-- Opening Marker --

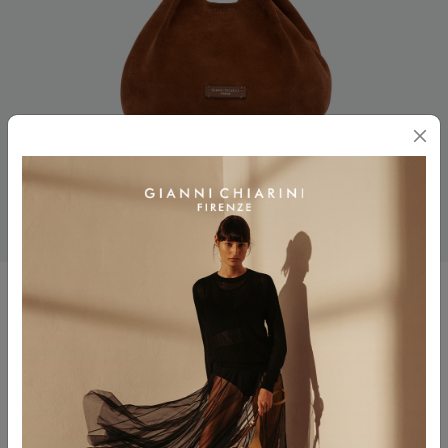
DUA
$ 485.00
Colore
COGNAC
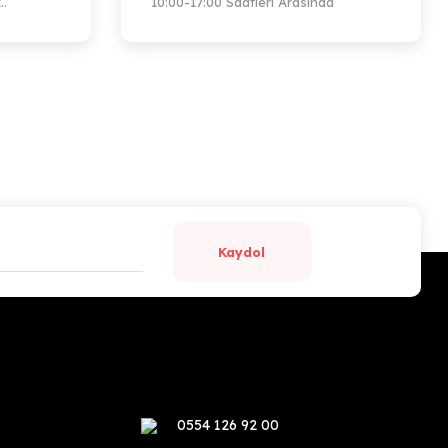
..
10:00-17:00 Saatleri Arasında
Kaydol
0554 126 92 00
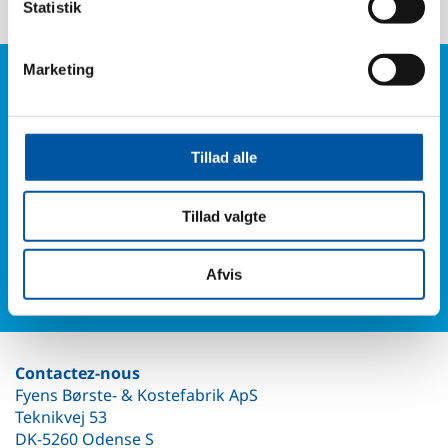
Statistik
Marketing
Avez-vous des questions ?
Téléphone : +45 6614 3661
Tillad alle
Ou remplissez notre formulaire de contact et vous
aurez de nos nouvelles.
Tillad valgte
Formulaire de contact
Afvis
Contactez-nous
Fyens Børste- & Kostefabrik ApS
Teknikvej 53
DK-5260 Odense S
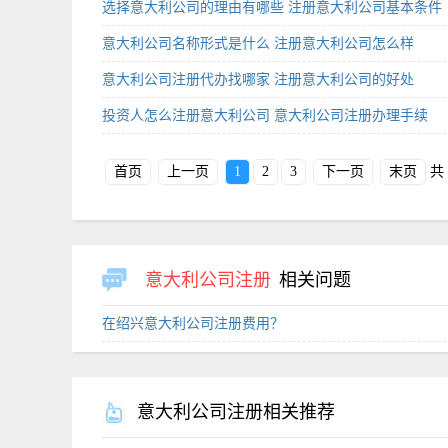
选择意大利公司的理由有哪些 注册意大利公司基本条件
意大利公司名称形式是什么 注册意大利公司怎么样
意大利公司注册代办找哪家 注册意大利公司的好处
投资人怎么注册意大利公司 意大利公司注册办理手续
首页
上一页
1
2
3
下一页
末页
共
意大利公司注册
相关问题
在绍兴意大利公司注册费用？
意大利公司注册相关推荐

-- Closing Marker --

:: ACTIVITY ::
Go through the data and gather every line that holds "vous".

:: EXERCISE SOLUTION ::
Avez-vous des questions ?
Ou remplissez notre formulaire de contact et vous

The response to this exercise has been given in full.